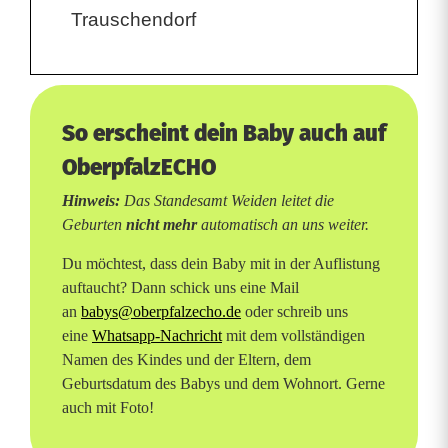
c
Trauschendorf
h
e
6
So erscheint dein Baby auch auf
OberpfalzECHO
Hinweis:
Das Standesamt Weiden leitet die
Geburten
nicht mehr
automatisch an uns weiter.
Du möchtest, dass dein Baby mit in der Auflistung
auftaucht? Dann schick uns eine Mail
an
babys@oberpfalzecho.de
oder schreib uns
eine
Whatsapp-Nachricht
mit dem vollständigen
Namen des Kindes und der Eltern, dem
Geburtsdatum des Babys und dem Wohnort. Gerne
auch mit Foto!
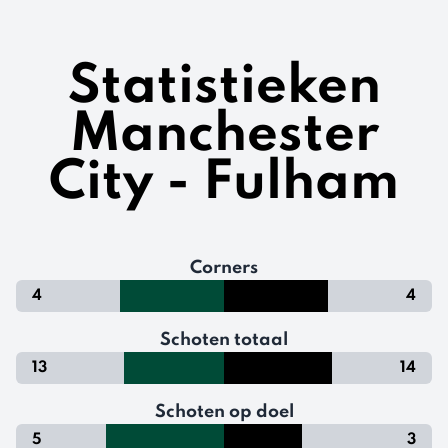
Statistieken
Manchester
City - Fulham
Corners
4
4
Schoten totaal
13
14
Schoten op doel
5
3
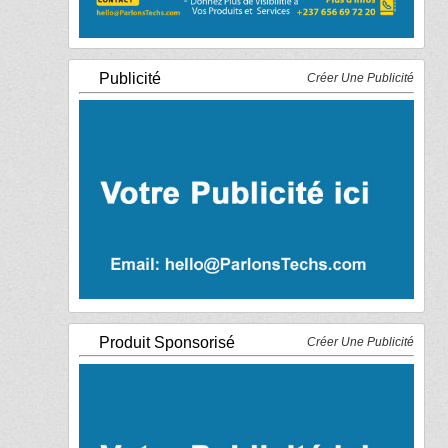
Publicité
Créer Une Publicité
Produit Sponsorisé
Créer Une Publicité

+--

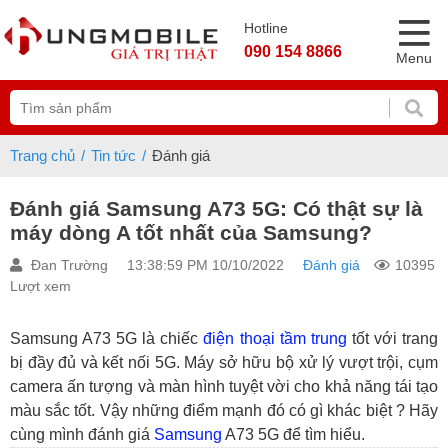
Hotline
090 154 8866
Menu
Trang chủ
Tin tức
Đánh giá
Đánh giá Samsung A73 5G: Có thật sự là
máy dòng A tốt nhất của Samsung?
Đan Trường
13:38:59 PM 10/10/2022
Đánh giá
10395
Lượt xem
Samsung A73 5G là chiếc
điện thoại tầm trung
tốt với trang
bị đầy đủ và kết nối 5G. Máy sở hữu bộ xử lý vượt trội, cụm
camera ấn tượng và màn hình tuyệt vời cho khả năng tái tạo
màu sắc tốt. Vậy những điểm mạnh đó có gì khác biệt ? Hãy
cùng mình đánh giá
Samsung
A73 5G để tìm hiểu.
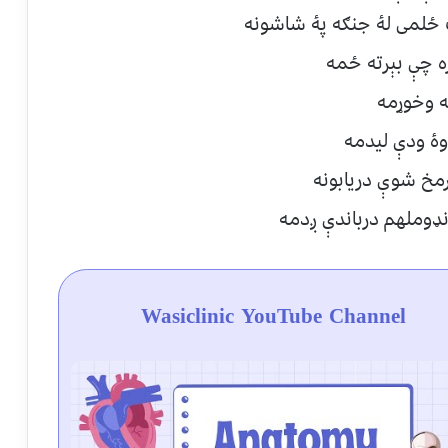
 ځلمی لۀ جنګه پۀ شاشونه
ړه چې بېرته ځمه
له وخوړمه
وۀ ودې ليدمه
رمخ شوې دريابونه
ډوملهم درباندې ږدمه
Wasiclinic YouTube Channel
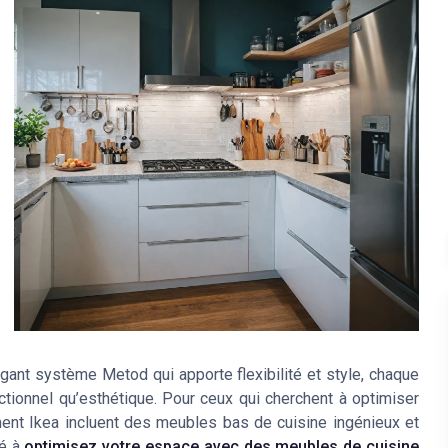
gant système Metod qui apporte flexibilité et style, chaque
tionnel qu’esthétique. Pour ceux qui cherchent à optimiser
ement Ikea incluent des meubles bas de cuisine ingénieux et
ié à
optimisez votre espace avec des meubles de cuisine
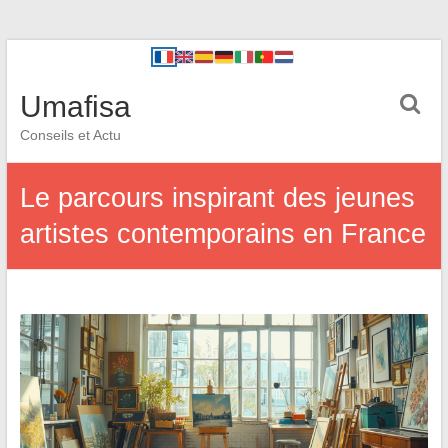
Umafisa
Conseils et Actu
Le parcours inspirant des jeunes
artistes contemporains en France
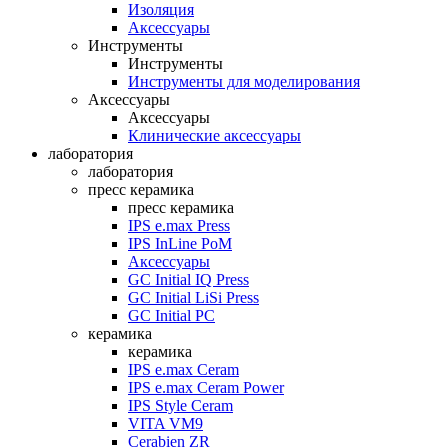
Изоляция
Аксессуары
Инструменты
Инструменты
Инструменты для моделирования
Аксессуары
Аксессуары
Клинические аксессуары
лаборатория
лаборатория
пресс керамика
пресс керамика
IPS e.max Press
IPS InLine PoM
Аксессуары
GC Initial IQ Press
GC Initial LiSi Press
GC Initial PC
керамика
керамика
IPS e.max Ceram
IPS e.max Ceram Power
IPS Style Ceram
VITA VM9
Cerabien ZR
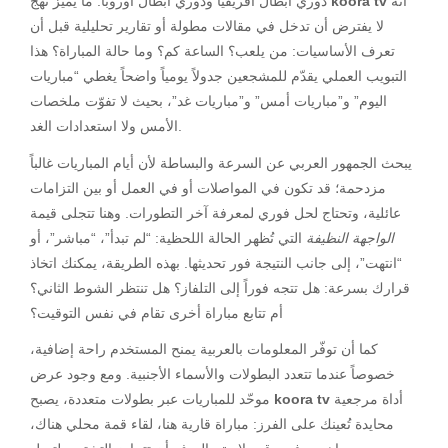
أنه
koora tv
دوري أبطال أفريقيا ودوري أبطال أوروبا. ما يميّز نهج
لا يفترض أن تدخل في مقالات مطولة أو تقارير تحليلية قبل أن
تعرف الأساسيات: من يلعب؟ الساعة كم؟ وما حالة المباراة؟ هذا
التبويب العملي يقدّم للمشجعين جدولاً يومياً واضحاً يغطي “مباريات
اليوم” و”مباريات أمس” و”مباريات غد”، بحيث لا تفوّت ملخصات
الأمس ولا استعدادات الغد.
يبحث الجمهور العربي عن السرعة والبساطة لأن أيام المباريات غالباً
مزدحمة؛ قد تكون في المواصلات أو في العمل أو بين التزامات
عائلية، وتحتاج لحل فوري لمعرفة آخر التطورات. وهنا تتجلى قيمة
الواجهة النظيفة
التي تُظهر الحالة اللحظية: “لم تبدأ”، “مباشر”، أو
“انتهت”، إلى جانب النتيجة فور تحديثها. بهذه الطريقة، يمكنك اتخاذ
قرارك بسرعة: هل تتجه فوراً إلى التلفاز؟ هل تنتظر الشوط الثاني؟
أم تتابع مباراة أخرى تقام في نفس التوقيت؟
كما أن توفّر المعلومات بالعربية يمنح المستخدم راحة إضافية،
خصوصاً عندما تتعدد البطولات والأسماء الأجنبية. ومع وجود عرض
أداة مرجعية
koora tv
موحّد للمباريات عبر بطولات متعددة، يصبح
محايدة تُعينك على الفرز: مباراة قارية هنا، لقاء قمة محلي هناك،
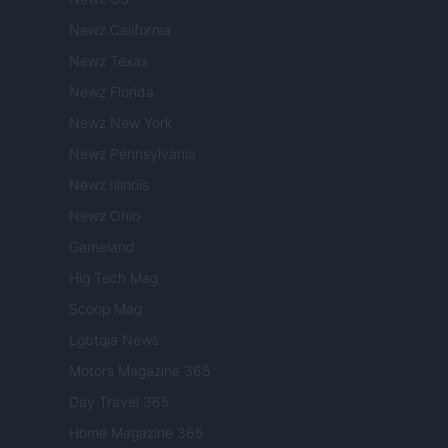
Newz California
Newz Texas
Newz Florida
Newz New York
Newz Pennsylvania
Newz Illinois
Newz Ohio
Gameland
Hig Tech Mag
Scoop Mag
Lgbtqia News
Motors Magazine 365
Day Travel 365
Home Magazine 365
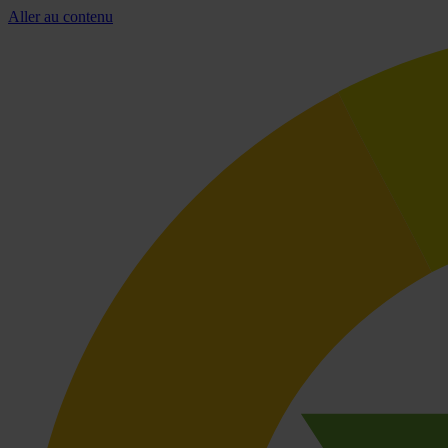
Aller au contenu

+--

# Activity
The response consists of the lines above that contain "Newz".

# Answer for the task
Newz California
Newz Texas
Newz Florida
Newz New York
Newz Pennsylvania
Newz Illinois
Newz Ohio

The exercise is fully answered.